Artemisia. Ah, della tomba quel che vedi, è il meno.
Il prezioso tesor che vi si asconde
È il cener sacro del monarca estinto.
Lo vedesti vivente?
Euriso Unqua non venni
D’Alicarnasso a vagheggiar le mura.
Artemisia. Se veduto l’avessi! Avea nel ciglio
Dipinta la bontà. Virtù e natura
Gareggiavano in lui. L’una il bel volto,
L’altra il bel cor signoreggiava in esso.

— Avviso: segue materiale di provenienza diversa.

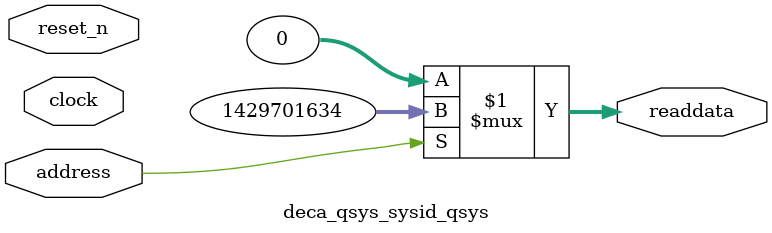
<source format=v>

`timescale 1ns / 1ps
// synthesis translate_on

// turn off superfluous verilog processor warnings 
// altera message_level Level1 
// altera message_off 10034 10035 10036 10037 10230 10240 10030 

module deca_qsys_sysid_qsys (
               // inputs:
                address,
                clock,
                reset_n,

               // outputs:
                readdata
             )
;

  output  [ 31: 0] readdata;
  input            address;
  input            clock;
  input            reset_n;

  wire    [ 31: 0] readdata;
  //control_slave, which is an e_avalon_slave
  assign readdata = address ? 1429701634 : 0;

endmodule




</source>
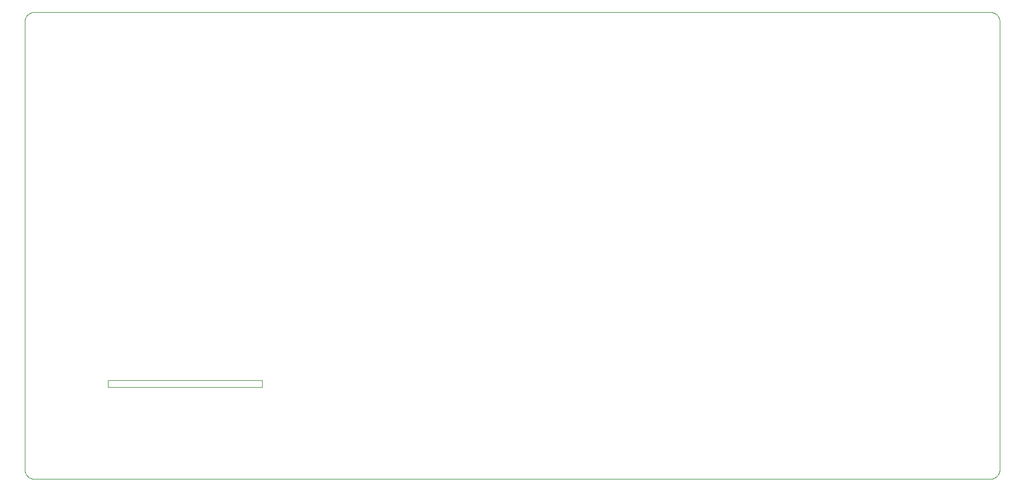
<source format=gko>
G75*
%MOIN*%
%OFA0B0*%
%FSLAX25Y25*%
%IPPOS*%
%LPD*%
%AMOC8*
5,1,8,0,0,1.08239X$1,22.5*
%
%ADD10C,0.00394*%
%ADD11C,0.00400*%
D10*
X0016261Y0020744D02*
X0568229Y0020744D01*
X0568376Y0020746D01*
X0568522Y0020752D01*
X0568669Y0020762D01*
X0568815Y0020775D01*
X0568961Y0020793D01*
X0569106Y0020814D01*
X0569250Y0020839D01*
X0569394Y0020869D01*
X0569537Y0020901D01*
X0569679Y0020938D01*
X0569820Y0020979D01*
X0569960Y0021023D01*
X0570099Y0021071D01*
X0570236Y0021122D01*
X0570372Y0021178D01*
X0570507Y0021237D01*
X0570639Y0021299D01*
X0570771Y0021365D01*
X0570900Y0021434D01*
X0571027Y0021507D01*
X0571153Y0021583D01*
X0571276Y0021663D01*
X0571397Y0021746D01*
X0571516Y0021831D01*
X0571633Y0021921D01*
X0571747Y0022013D01*
X0571859Y0022108D01*
X0571968Y0022206D01*
X0572074Y0022307D01*
X0572178Y0022411D01*
X0572279Y0022517D01*
X0572377Y0022626D01*
X0572472Y0022738D01*
X0572564Y0022852D01*
X0572654Y0022969D01*
X0572739Y0023088D01*
X0572822Y0023209D01*
X0572902Y0023332D01*
X0572978Y0023458D01*
X0573051Y0023585D01*
X0573120Y0023714D01*
X0573186Y0023846D01*
X0573248Y0023978D01*
X0573307Y0024113D01*
X0573363Y0024249D01*
X0573414Y0024386D01*
X0573462Y0024525D01*
X0573506Y0024665D01*
X0573547Y0024806D01*
X0573584Y0024948D01*
X0573616Y0025091D01*
X0573646Y0025235D01*
X0573671Y0025379D01*
X0573692Y0025524D01*
X0573710Y0025670D01*
X0573723Y0025816D01*
X0573733Y0025963D01*
X0573739Y0026109D01*
X0573741Y0026256D01*
X0573741Y0284917D01*
X0573739Y0285064D01*
X0573733Y0285210D01*
X0573723Y0285357D01*
X0573710Y0285503D01*
X0573692Y0285649D01*
X0573671Y0285794D01*
X0573646Y0285938D01*
X0573616Y0286082D01*
X0573584Y0286225D01*
X0573547Y0286367D01*
X0573506Y0286508D01*
X0573462Y0286648D01*
X0573414Y0286787D01*
X0573363Y0286924D01*
X0573307Y0287060D01*
X0573248Y0287195D01*
X0573186Y0287327D01*
X0573120Y0287459D01*
X0573051Y0287588D01*
X0572978Y0287715D01*
X0572902Y0287841D01*
X0572822Y0287964D01*
X0572739Y0288085D01*
X0572654Y0288204D01*
X0572564Y0288321D01*
X0572472Y0288435D01*
X0572377Y0288547D01*
X0572279Y0288656D01*
X0572178Y0288762D01*
X0572074Y0288866D01*
X0571968Y0288967D01*
X0571859Y0289065D01*
X0571747Y0289160D01*
X0571633Y0289252D01*
X0571516Y0289342D01*
X0571397Y0289427D01*
X0571276Y0289510D01*
X0571153Y0289590D01*
X0571027Y0289666D01*
X0570900Y0289739D01*
X0570771Y0289808D01*
X0570639Y0289874D01*
X0570507Y0289936D01*
X0570372Y0289995D01*
X0570236Y0290051D01*
X0570099Y0290102D01*
X0569960Y0290150D01*
X0569820Y0290194D01*
X0569679Y0290235D01*
X0569537Y0290272D01*
X0569394Y0290304D01*
X0569250Y0290334D01*
X0569106Y0290359D01*
X0568961Y0290380D01*
X0568815Y0290398D01*
X0568669Y0290411D01*
X0568522Y0290421D01*
X0568376Y0290427D01*
X0568229Y0290429D01*
X0016261Y0290429D01*
X0016114Y0290427D01*
X0015968Y0290421D01*
X0015821Y0290411D01*
X0015675Y0290398D01*
X0015529Y0290380D01*
X0015384Y0290359D01*
X0015240Y0290334D01*
X0015096Y0290304D01*
X0014953Y0290272D01*
X0014811Y0290235D01*
X0014670Y0290194D01*
X0014530Y0290150D01*
X0014391Y0290102D01*
X0014254Y0290051D01*
X0014118Y0289995D01*
X0013983Y0289936D01*
X0013851Y0289874D01*
X0013719Y0289808D01*
X0013590Y0289739D01*
X0013463Y0289666D01*
X0013337Y0289590D01*
X0013214Y0289510D01*
X0013093Y0289427D01*
X0012974Y0289342D01*
X0012857Y0289252D01*
X0012743Y0289160D01*
X0012631Y0289065D01*
X0012522Y0288967D01*
X0012416Y0288866D01*
X0012312Y0288762D01*
X0012211Y0288656D01*
X0012113Y0288547D01*
X0012018Y0288435D01*
X0011926Y0288321D01*
X0011836Y0288204D01*
X0011751Y0288085D01*
X0011668Y0287964D01*
X0011588Y0287841D01*
X0011512Y0287715D01*
X0011439Y0287588D01*
X0011370Y0287459D01*
X0011304Y0287327D01*
X0011242Y0287195D01*
X0011183Y0287060D01*
X0011127Y0286924D01*
X0011076Y0286787D01*
X0011028Y0286648D01*
X0010984Y0286508D01*
X0010943Y0286367D01*
X0010906Y0286225D01*
X0010874Y0286082D01*
X0010844Y0285938D01*
X0010819Y0285794D01*
X0010798Y0285649D01*
X0010780Y0285503D01*
X0010767Y0285357D01*
X0010757Y0285210D01*
X0010751Y0285064D01*
X0010749Y0284917D01*
X0010749Y0026256D01*
X0010751Y0026109D01*
X0010757Y0025963D01*
X0010767Y0025816D01*
X0010780Y0025670D01*
X0010798Y0025524D01*
X0010819Y0025379D01*
X0010844Y0025235D01*
X0010874Y0025091D01*
X0010906Y0024948D01*
X0010943Y0024806D01*
X0010984Y0024665D01*
X0011028Y0024525D01*
X0011076Y0024386D01*
X0011127Y0024249D01*
X0011183Y0024113D01*
X0011242Y0023978D01*
X0011304Y0023846D01*
X0011370Y0023714D01*
X0011439Y0023585D01*
X0011512Y0023458D01*
X0011588Y0023332D01*
X0011668Y0023209D01*
X0011751Y0023088D01*
X0011836Y0022969D01*
X0011926Y0022852D01*
X0012018Y0022738D01*
X0012113Y0022626D01*
X0012211Y0022517D01*
X0012312Y0022411D01*
X0012416Y0022307D01*
X0012522Y0022206D01*
X0012631Y0022108D01*
X0012743Y0022013D01*
X0012857Y0021921D01*
X0012974Y0021831D01*
X0013093Y0021746D01*
X0013214Y0021663D01*
X0013337Y0021583D01*
X0013463Y0021507D01*
X0013590Y0021434D01*
X0013719Y0021365D01*
X0013851Y0021299D01*
X0013983Y0021237D01*
X0014118Y0021178D01*
X0014254Y0021122D01*
X0014391Y0021071D01*
X0014530Y0021023D01*
X0014670Y0020979D01*
X0014811Y0020938D01*
X0014953Y0020901D01*
X0015096Y0020869D01*
X0015240Y0020839D01*
X0015384Y0020814D01*
X0015529Y0020793D01*
X0015675Y0020775D01*
X0015821Y0020762D01*
X0015968Y0020752D01*
X0016114Y0020746D01*
X0016261Y0020744D01*
D11*
X0058949Y0073681D02*
X0058949Y0077681D01*
X0147749Y0077681D01*
X0147749Y0073681D01*
X0058949Y0073681D01*
M02*

</source>
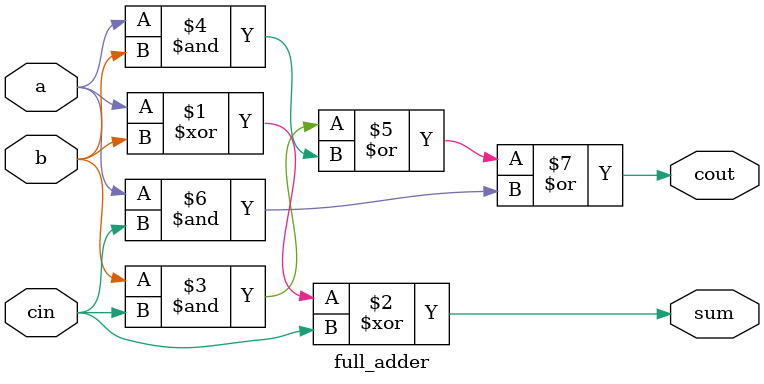
<source format=v>
`timescale 1ns / 1ps
module adder_32bit(
    input [31:0] A,
    input [31:0] B,
    output [31:0] sum,
    output cout
    );

	wire  cout;
   wire [31:0] carry;

   genvar i;
   for(i=0;i<32;i=i+1)
     begin
		if(i==0) 
			full_adder f(A[i],B[i],0,sum[i],carry[i]);
		else
			full_adder f(A[i],B[i],carry[i-1],sum[i],carry[i]);
     end
  assign cout = carry[31]; 

endmodule 

module full_adder(
	input a,
	input b,
	input cin,
	output sum,
	output cout);
   
	assign sum = (a ^ b) ^ cin;
	assign cout = (b & cin) | (a & b) | (a & cin);

endmodule // full_adder

</source>
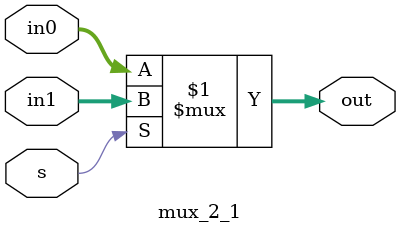
<source format=v>
module mux_2_1 #(
    parameter WIDTH = 32
) (
    input [WIDTH - 1 : 0]in0 , in1,
    input s,
    output[WIDTH -1 : 0] out
);
    assign out = (s)?in1:in0;
endmodule
</source>
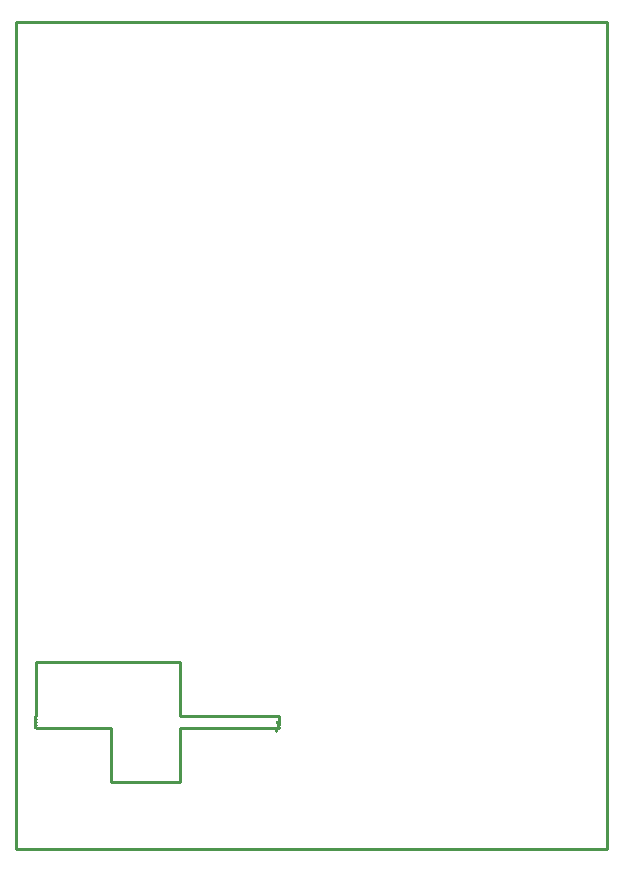
<source format=gko>
G04 Layer: BoardOutlineLayer*
G04 EasyEDA v6.5.9, 2022-08-04 20:05:31*
G04 f7d3399ff3ef42be8c4f0a230c2b0d44,4bb84c5f6c124816bf94f4484d05adb3,10*
G04 Gerber Generator version 0.2*
G04 Scale: 100 percent, Rotated: No, Reflected: No *
G04 Dimensions in millimeters *
G04 leading zeros omitted , absolute positions ,4 integer and 5 decimal *
%FSLAX45Y45*%
%MOMM*%

%ADD10C,0.2540*%
D10*
X699998Y10499979D02*
G01*
X5699988Y10499979D01*
X5699988Y3499993D01*
X699998Y3499993D01*
X699998Y10499979D01*
X2902440Y4521200D02*
G01*
X2899994Y4499990D01*
X2899994Y4499990D02*
G01*
X2902440Y4521200D01*
X2902440Y4521200D02*
G01*
X2902440Y4521200D01*
G75*
G01*
X2921000Y4533900D02*
G02*
X2921000Y4521200I-49595J-6350D01*
X2921000Y4521200D02*
G01*
X2082800Y4521200D01*
X2082800Y4521200D02*
G01*
X2082800Y4064000D01*
X2082800Y4064000D02*
G01*
X1701800Y4064000D01*
X1701800Y4064000D02*
G01*
X1498600Y4064000D01*
X1498600Y4064000D02*
G01*
X1498600Y4521200D01*
X1498600Y4521200D02*
G01*
X863600Y4521200D01*
G75*
G01*
X863600Y4521200D02*
G02*
X863600Y4546600I48775J12700D01*
X863600Y4546600D02*
G01*
X863600Y4546600D01*
G75*
G01*
X863600Y4546600D02*
G02*
X863600Y4572000I48775J12700D01*
X863600Y4572000D02*
G01*
X863600Y4572000D01*
G75*
G01*
X863600Y4572000D02*
G02*
X863600Y4597400I48775J12700D01*
X863600Y4597400D02*
G01*
X863600Y4597400D01*
G75*
G01*
X863600Y4597400D02*
G02*
X863600Y4622800I48775J12700D01*
X863600Y4622800D02*
G01*
X863600Y5080000D01*
X863600Y5080000D02*
G01*
X2082800Y5080000D01*
X2082800Y5080000D02*
G01*
X2082800Y4622800D01*
X2082800Y4622800D02*
G01*
X2921000Y4622800D01*
X2921000Y4622800D02*
G01*
X2921000Y4550150D01*
G75*
G01*
X2921000Y4550151D02*
G02*
X2921000Y4533900I-49335J-8126D01*
X2921000Y4533900D02*
G01*
X2921000Y4533900D01*
X2921000Y4533900D02*
G01*
X2921000Y4533900D01*
X2921000Y4533900D02*
G01*
X2921000Y4533900D01*
X2909082Y4570434D02*
G01*
X2908219Y4571305D01*
G75*
G01*
X2908220Y4571305D02*
G02*
X2909083Y4570435I-35082J-35627D01*
X2909082Y4570434D02*
G01*
X2909082Y4570434D01*

%LPD*%
M02*

</source>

Da sì amabile padre, oh che bel figlio
Mi concesser gli Dei! Ma ohimè! rapito
Troppo presto mi fu. Misera madre!
Da qual nuovo dolor toccar mi sento
Crudelmente le piaghe? Ahi, questo pianto
Sparso non è per lo mio sposo. Oh Numi!
Pretende forse il misero innocente
Fra il padre e lui la pena mia divisa?
Lo pretende a ragion. Mai più m’intesi
Punger il cor sì crudelmente al nome
Dello smarrito figlio. Oh Dio! Si vada
Libero ad isgorgar pianto richiesto.
(entra nella tomba, e chiude
SCENA V.
Clorideo, Euriso e Guardie.
Euriso E chi frenar mai puote
A un sì atroce dolor la pena e il pianto?